Though Russia is no longer subject to strict communist controls, its presidents have still sought out nationwide approval. Part of maintaining power and garnering popularity as president, according to Ori Z. Soltes, is recognizing the importance of religion.
“In the collapse of the Soviet Union and the development of Russia itself, in particular the rise to power of Putin, he has played the religion card in a very interesting series of ways.”
-Ori Z. Soltes, Professor, Georgetown University
At 2 p.m. Thursday, July 19, in the Hall of Philosophy, Soltes will discuss exactly how Russian President Vladimir Putin, and other presidents, have “played the religion card” in his lecture, “The New and Old Russia: Between Millennia: Religion from Gorbachev to Putin.”
Soltes is a professor at Georgetown University and has led study tours through Russia throughout his career. This is his final lecture of the Week Four interfaith theme, “Russia and Its Soul.”
Appealing to the religious majority is an important part of Russian politics, Soltes said.
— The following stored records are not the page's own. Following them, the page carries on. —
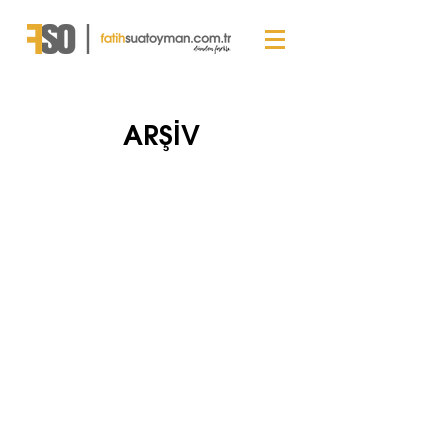
ARŞİV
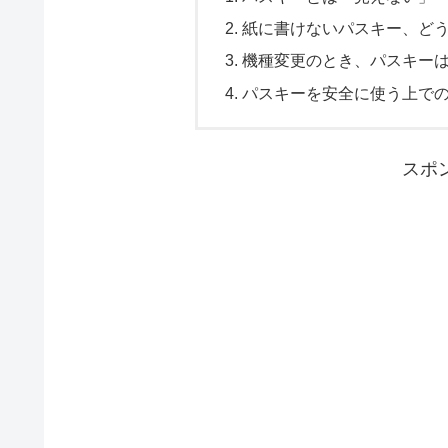
紙に書けないパスキー、どう
機種変更のとき、パスキーは
パスキーを安全に使う上で
スポ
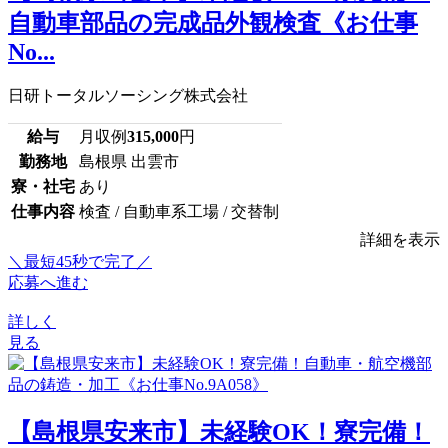
自動車部品の完成品外観検査《お仕事
No...
日研トータルソーシング株式会社
給与
月収例
315,000
円
勤務地
島根県 出雲市
寮・社宅
あり
仕事内容
検査 / 自動車系工場 / 交替制
詳細を表示
＼最短45秒で完了／
応募へ進む
詳しく
見る
【島根県安来市】未経験OK！寮完備！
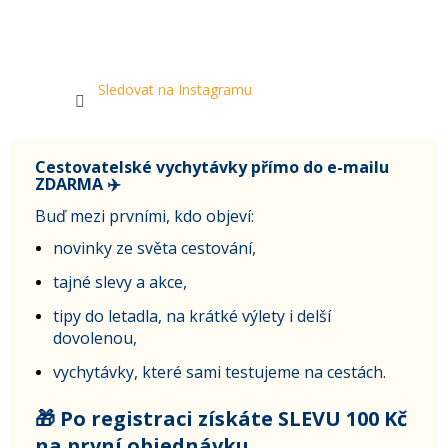
Sledovat na Instagramu
Cestovatelské vychytávky přímo do e-mailu
ZDARMA ✈️
Buď mezi prvními, kdo objeví:
novinky ze světa cestování,
tajné slevy a akce,
tipy do letadla, na krátké výlety i delší
dovolenou,
vychytávky, které sami testujeme na cestách.
🎁 Po registraci získáte SLEVU 100 Kč
na první objednávku.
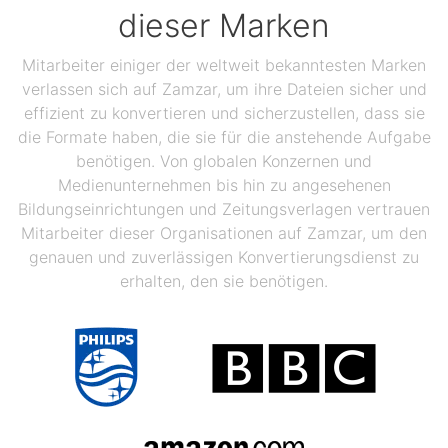
dieser Marken
Mitarbeiter einiger der weltweit bekanntesten Marken
verlassen sich auf Zamzar, um ihre Dateien sicher und
effizient zu konvertieren und sicherzustellen, dass sie
die Formate haben, die sie für die anstehende Aufgabe
benötigen. Von globalen Konzernen und
Medienunternehmen bis hin zu angesehenen
Bildungseinrichtungen und Zeitungsverlagen vertrauen
Mitarbeiter dieser Organisationen auf Zamzar, um den
genauen und zuverlässigen Konvertierungsdienst zu
erhalten, den sie benötigen.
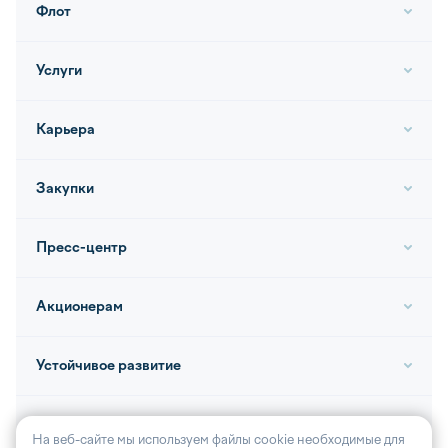
Флот
Услуги
Карьера
Закупки
Пресс-центр
Акционерам
Устойчивое развитие
Контакты
На веб-сайте мы используем файлы cookie необходимые для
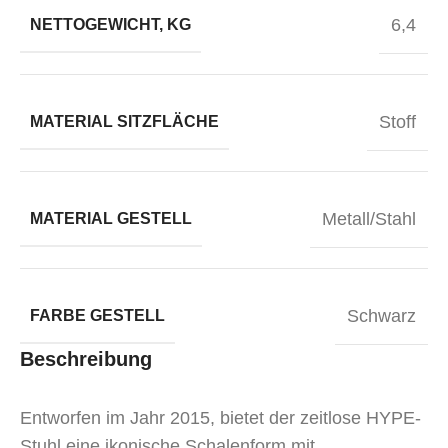
6,4
NETTOGEWICHT, KG
Stoff
MATERIAL SITZFLÄCHE
Metall/Stahl
MATERIAL GESTELL
Schwarz
FARBE GESTELL
Beschreibung
Entworfen im Jahr 2015, bietet der zeitlose HYPE-
Stuhl eine ikonische Schalenform mit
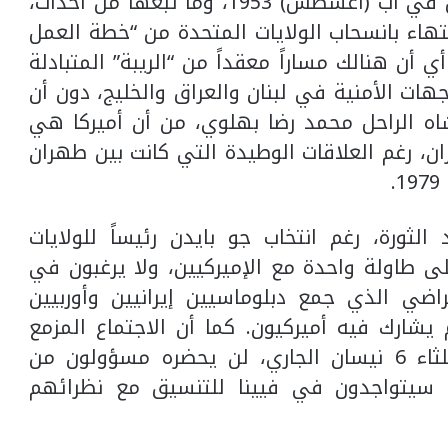
المتحدة في ‏إسقاط حكومة محمد مصدق في آب (أغسطس) 1953، وما ‏تبعها من أحداث،
انتهاء بانسحاب الولايات المتحدة من “خطة ‏العمل
املة المشتركة” في أيار (مايو) 2018. أي أن ‏هنالك مساراً معقداً من “الريبة” المتبادلة
جهات الأمنية ‏في لبنان والعراق والخليج، دون أن
الشاه الراحل محمد رضا بهلوي، ‏من أن أميركا هي
ران، رغم العلاقات الوطيدة التي كانت بين ‏طهران
‏
الثورة، ‏رغم انتخاب جو بايدن رئيساً للولايات
 طاولة واحدة مع ‏الإميركيين، ولا يرغبون في
راضي الذي جمع دبلوماسيين إيرانيين ‏وأوربيين
لجاري، لم يشارك فيه أميركيون. كما أن الاجتماع المزمع
عقده في العاصمة ‏النمساوية فيينا، الثلثاء 6 نيسان الجاري، لن يحضره ‏مسؤولون من
 ‏سيتواجدون في فيينا للتنسيق مع نظرائهم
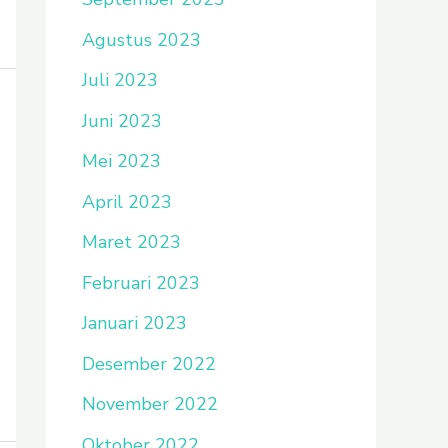
Agustus 2023
Juli 2023
Juni 2023
Mei 2023
April 2023
Maret 2023
Februari 2023
Januari 2023
Desember 2022
November 2022
Oktober 2022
This strategy began before the official end of the Soviet Union, under Mikhail Gorbachev’s term in 1990.
“Gorbachev returned control of a number of monasteries which had been under government control,” Soltes said. “Also, around 10 years ago, a brand new cathedral of Christ the Savior was built in Moscow, essentially replacing the one that was destroyed 80 or 90 years ago.”
By recognizing and supporting a Christian presence in Russia, presidents have appealed to a majority, Soltes said. However, under the Putin regime, there has been a clear effort to acknowledge other faiths that make up the country’s spiritual foundation.
“Putin has been very judicious about dealing with the Jewish minority, and he’s been very careful where he has encouraged and where he has discouraged anti-Semitic out- bursts,” Soltes said. “But also he’s been rather interesting with respect to the Muslim minority.”
Putin, Soltes said, has been surprisingly vocal about the Muslim minority in Russia, calling for inclusion and respect of all religions.
“As recently as back in January, Putin in The Moscow Times calls for a revival in Islamic education in Russia,” Soltes said.
However, Soltes believes this religious rhetoric is less of a call for diversity and more a representation of Putin’s “sense of realpolitik.”
“If he can propitiate religious minorities while at the same time not offending the Christian majority, then this can lead him to have the kind of control he wants to have,” Soltes said. “And currently, of course, he does.”
Soltes will use images to help audience members understand the role of religion in Russia’s current political regime. Images will be available, via smart device, through the link: chq.org/screen.